Collected data entries:
· · · · · · ·

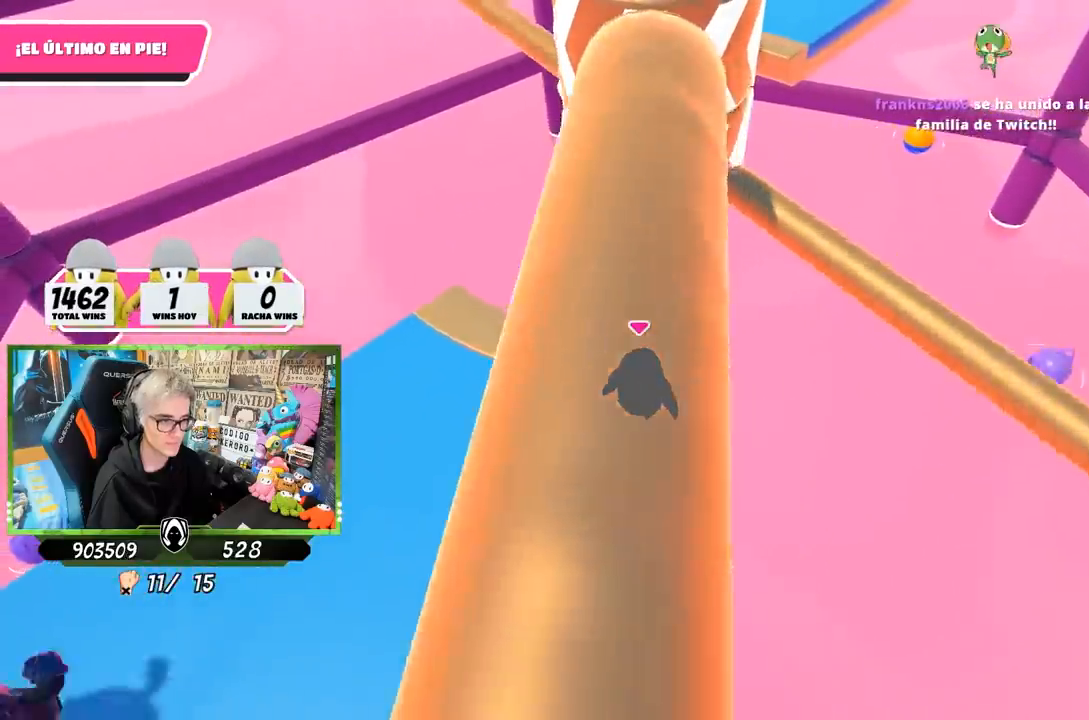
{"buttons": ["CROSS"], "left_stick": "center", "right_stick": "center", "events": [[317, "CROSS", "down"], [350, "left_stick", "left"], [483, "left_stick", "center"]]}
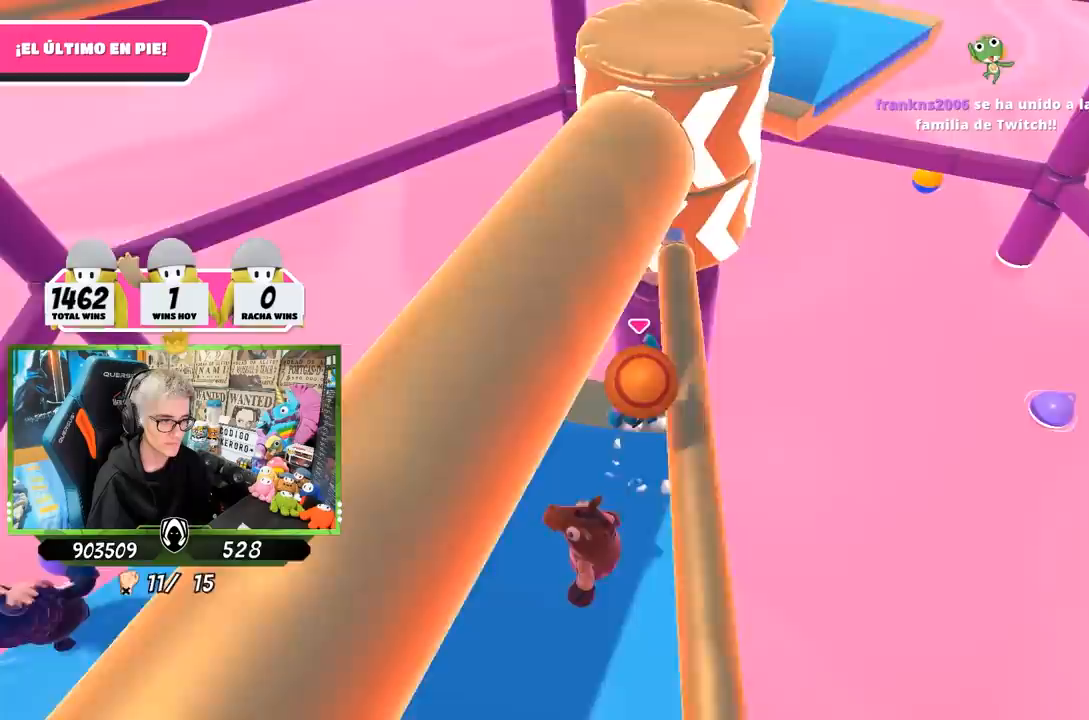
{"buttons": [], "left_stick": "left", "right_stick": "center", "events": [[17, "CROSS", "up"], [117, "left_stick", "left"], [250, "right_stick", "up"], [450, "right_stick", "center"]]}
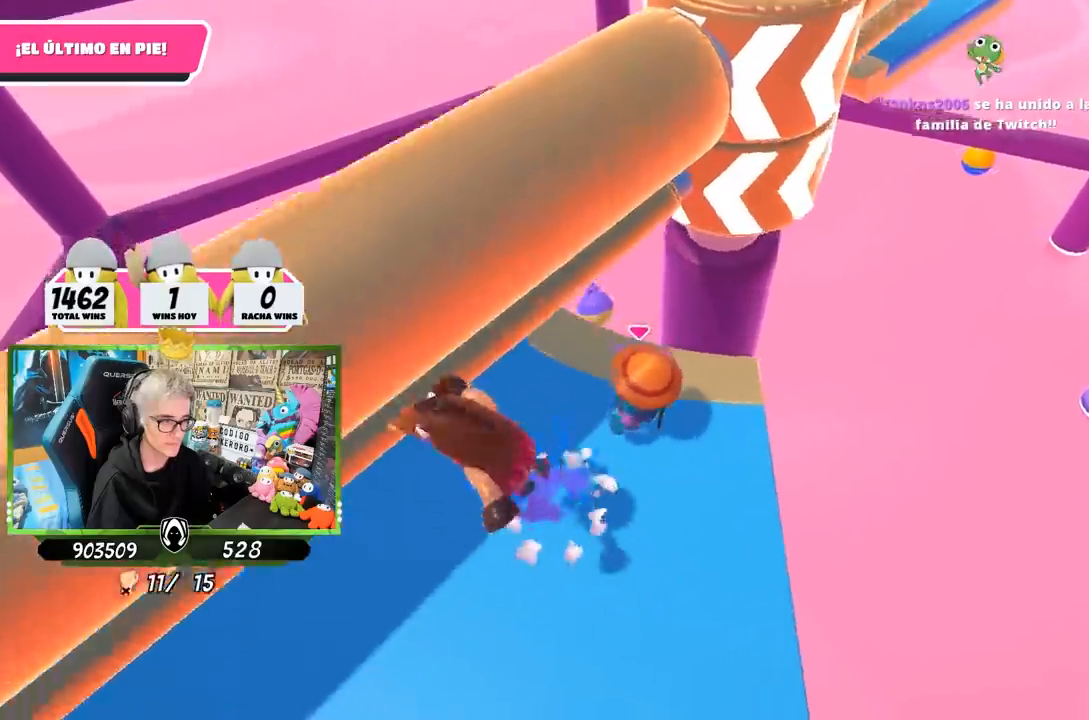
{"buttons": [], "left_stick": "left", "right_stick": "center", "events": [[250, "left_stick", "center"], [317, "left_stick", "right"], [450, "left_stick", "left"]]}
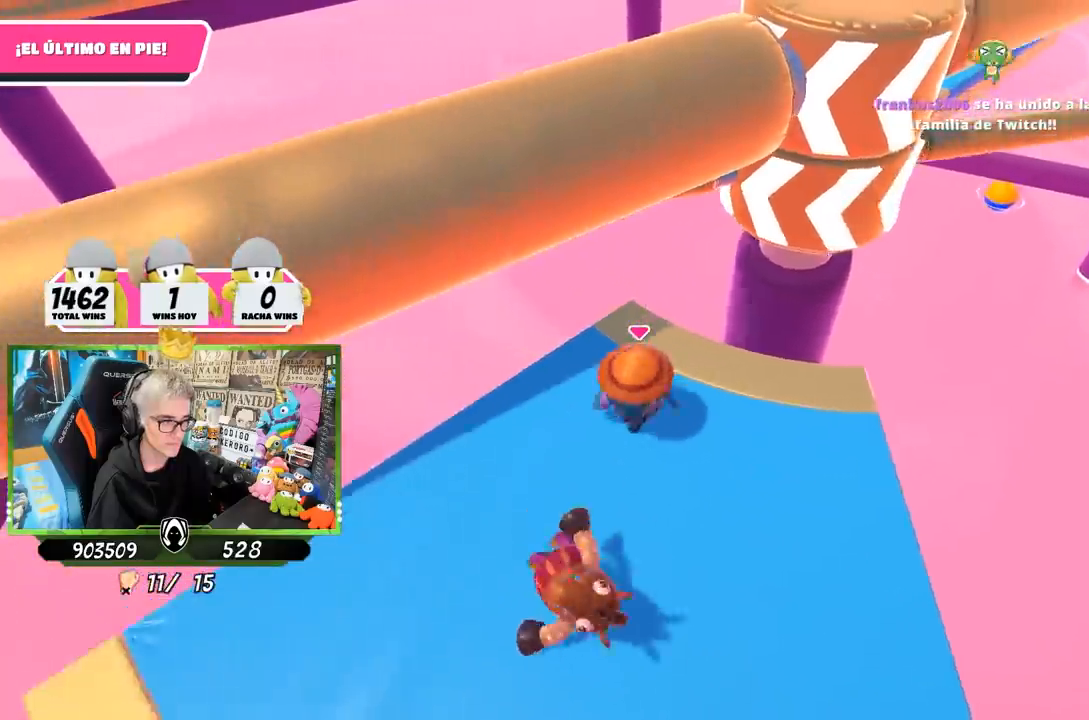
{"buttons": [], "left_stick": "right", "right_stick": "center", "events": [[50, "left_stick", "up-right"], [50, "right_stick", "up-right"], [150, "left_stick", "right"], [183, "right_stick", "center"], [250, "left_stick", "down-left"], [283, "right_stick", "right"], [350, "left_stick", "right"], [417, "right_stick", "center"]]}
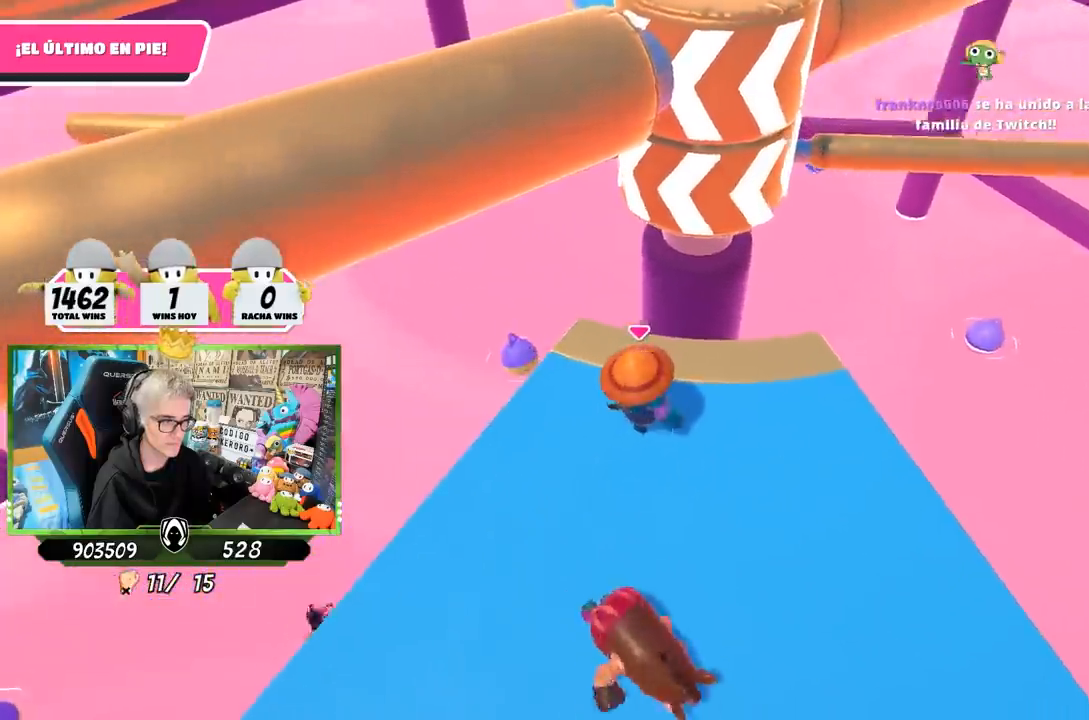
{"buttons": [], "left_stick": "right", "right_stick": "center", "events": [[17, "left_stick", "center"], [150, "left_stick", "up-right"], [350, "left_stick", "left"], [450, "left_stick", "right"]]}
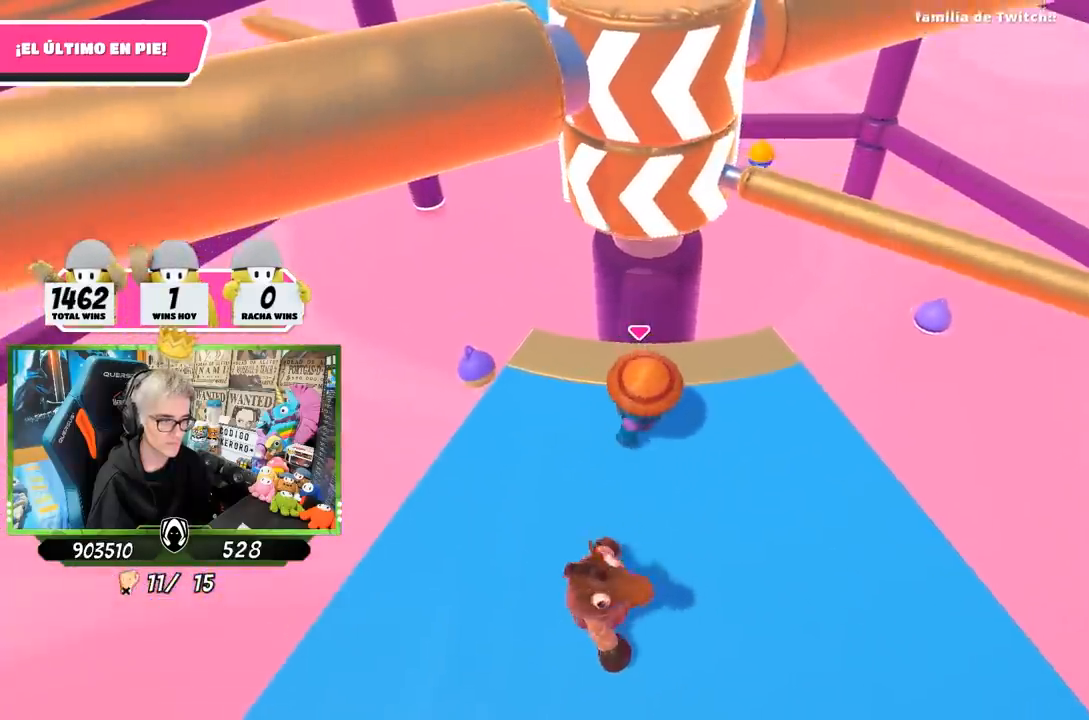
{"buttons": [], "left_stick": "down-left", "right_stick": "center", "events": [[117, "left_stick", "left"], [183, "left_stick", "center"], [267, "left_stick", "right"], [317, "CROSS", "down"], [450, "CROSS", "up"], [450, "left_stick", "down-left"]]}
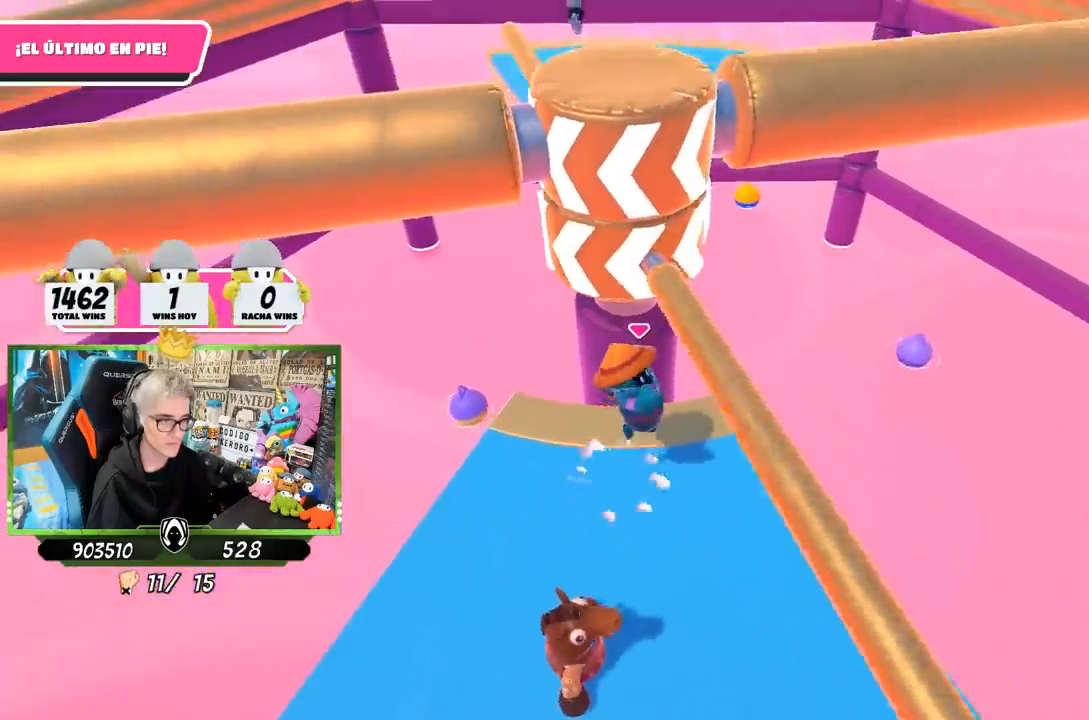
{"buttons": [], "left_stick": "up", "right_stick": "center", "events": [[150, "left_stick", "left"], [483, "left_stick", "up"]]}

· · · · · · ·

What to do:
Repeat every record above exactly, except the pictures.

Exercise solution:
{"buttons": ["CROSS"], "left_stick": "center", "right_stick": "center", "events": [[317, "CROSS", "down"], [350, "left_stick", "left"], [483, "left_stick", "center"]]}
{"buttons": [], "left_stick": "left", "right_stick": "center", "events": [[17, "CROSS", "up"], [117, "left_stick", "left"], [250, "right_stick", "up"], [450, "right_stick", "center"]]}
{"buttons": [], "left_stick": "left", "right_stick": "center", "events": [[250, "left_stick", "center"], [317, "left_stick", "right"], [450, "left_stick", "left"]]}
{"buttons": [], "left_stick": "right", "right_stick": "center", "events": [[50, "left_stick", "up-right"], [50, "right_stick", "up-right"], [150, "left_stick", "right"], [183, "right_stick", "center"], [250, "left_stick", "down-left"], [283, "right_stick", "right"], [350, "left_stick", "right"], [417, "right_stick", "center"]]}
{"buttons": [], "left_stick": "right", "right_stick": "center", "events": [[17, "left_stick", "center"], [150, "left_stick", "up-right"], [350, "left_stick", "left"], [450, "left_stick", "right"]]}
{"buttons": [], "left_stick": "down-left", "right_stick": "center", "events": [[117, "left_stick", "left"], [183, "left_stick", "center"], [267, "left_stick", "right"], [317, "CROSS", "down"], [450, "CROSS", "up"], [450, "left_stick", "down-left"]]}
{"buttons": [], "left_stick": "up", "right_stick": "center", "events": [[150, "left_stick", "left"], [483, "left_stick", "up"]]}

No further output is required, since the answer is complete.